Berdasarkan hasil publikasi buku “Membaca Hutan” JURnaL Celebes 2021, kata Kottir, dalam kurung satu dekade (2009-2019), PT. Vale menjadi pelaku deforestasi terbesar di Kabupaten Luwu Timur, Provinsi Sulawesi Selatan. Luas hutan yang hilang di konsesi milik PT. Vale Indonesia, mencapai 16.138 hektar, yang terdiri dari hutan primer sebesar 6.031 hektar dan hutan sekunder sebanyak 10.107 hektar.
Sebagai pemegang konsesi, kata Kottir, seharusnya, PT Vale Indonesia bertanggung jawab untuk memulihkan hutan yang hilang, bukan memperluas wilayah eksplorasi di Blok Tanamalia. Ia juga mendesak pemerintah harus serius dalam melakukan pengawasan dan penegakan hukum terhadap pemegang konsesi yang sudah melakukan deforestasi.
Menurut Rahmat Kottir, aktivitas pertambangan PT Vale bukan hanya menghilangkan fungsi hutan, tapi berpotensi menggerus sumber perekonomian masyarakat.
Selain itu, ancaman aktivitas pertambangan juga berpotensi memberi dampak pada mata air, sungai, dan danau sebagai sumber penghidupan masyarakat setempat. Ia khawatir, jika PT Vale memperluas wilayah eksplorasi, maka potensi bencana akan semakin nyata didepan mata, kita bisa lihat contoh-contoh dampak pertambangan, yang hutannya berubah, seperti longsor yang terjadi di pegunungan Kuari Desa Asuli, Luwu Timur yang membahayakan pemukiman penduduk.

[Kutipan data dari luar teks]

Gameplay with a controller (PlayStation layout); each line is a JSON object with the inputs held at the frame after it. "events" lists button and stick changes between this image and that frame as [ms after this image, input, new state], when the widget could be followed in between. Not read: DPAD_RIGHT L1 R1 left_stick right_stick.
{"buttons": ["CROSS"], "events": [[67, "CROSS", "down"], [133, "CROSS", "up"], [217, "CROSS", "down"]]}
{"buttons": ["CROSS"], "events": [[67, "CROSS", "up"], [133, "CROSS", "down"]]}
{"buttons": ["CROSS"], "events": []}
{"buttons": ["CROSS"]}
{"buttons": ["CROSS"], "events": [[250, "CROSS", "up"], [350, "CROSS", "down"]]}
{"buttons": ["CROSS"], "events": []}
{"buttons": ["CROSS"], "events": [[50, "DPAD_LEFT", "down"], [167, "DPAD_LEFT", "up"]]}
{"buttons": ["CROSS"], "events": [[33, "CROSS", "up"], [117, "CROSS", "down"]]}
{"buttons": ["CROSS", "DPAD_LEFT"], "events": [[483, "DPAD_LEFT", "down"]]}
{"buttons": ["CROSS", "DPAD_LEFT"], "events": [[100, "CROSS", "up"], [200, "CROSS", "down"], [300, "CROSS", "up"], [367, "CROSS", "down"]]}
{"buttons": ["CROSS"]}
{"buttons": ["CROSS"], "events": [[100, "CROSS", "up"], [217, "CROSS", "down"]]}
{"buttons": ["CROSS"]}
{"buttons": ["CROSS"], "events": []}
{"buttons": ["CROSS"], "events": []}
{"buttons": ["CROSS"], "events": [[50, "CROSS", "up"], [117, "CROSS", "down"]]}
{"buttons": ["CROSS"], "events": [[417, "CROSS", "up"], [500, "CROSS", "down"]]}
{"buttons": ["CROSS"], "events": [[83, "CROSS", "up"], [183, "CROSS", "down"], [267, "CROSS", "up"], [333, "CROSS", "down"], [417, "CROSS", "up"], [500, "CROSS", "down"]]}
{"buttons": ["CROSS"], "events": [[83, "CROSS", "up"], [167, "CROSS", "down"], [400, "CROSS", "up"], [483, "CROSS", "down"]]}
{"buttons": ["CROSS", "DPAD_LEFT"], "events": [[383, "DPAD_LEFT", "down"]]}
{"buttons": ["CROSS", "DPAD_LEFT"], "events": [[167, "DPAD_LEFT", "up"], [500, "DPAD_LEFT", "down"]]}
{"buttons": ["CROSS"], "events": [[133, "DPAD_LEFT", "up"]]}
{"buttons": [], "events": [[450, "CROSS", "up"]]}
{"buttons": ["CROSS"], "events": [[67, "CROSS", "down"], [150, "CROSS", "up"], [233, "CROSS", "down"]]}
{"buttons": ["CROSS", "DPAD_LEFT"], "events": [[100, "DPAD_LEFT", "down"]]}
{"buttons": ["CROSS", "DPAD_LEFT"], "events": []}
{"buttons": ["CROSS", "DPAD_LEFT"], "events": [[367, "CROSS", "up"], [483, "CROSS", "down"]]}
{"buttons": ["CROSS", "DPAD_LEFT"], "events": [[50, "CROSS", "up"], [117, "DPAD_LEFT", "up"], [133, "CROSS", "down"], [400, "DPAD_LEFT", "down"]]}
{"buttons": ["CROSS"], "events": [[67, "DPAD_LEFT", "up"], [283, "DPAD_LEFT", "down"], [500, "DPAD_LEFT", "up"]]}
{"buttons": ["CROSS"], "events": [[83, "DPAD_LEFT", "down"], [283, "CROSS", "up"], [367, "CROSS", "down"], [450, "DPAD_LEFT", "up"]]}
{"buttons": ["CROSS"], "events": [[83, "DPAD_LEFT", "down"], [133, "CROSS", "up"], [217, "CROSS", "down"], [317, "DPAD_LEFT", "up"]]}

Konsesi PT Vale di Blok Tanamalia mencakup dua desa, yakni Ranteangin dan Loeha. Petani merica di blok Tanamalia berdomisili di lima desa (Rante Angin, Loeha, Bantilang, Tokalimbo, dan Masiku) di Kecamatan Towuti. “Kehidupan seluruh petani di Blok Tanamalia terancam oleh perluasan konsesi PT Vale Indonesia,” sebutnya.
Kini kegiatan PT Vale Indonesia di Blok Tanamalia sudah memasuki tahap eksplorasi. Saat melakukan pengeboran, PT Vale diduga merusak beberapa pohon merica milik petani di Pegunungan Lumereo.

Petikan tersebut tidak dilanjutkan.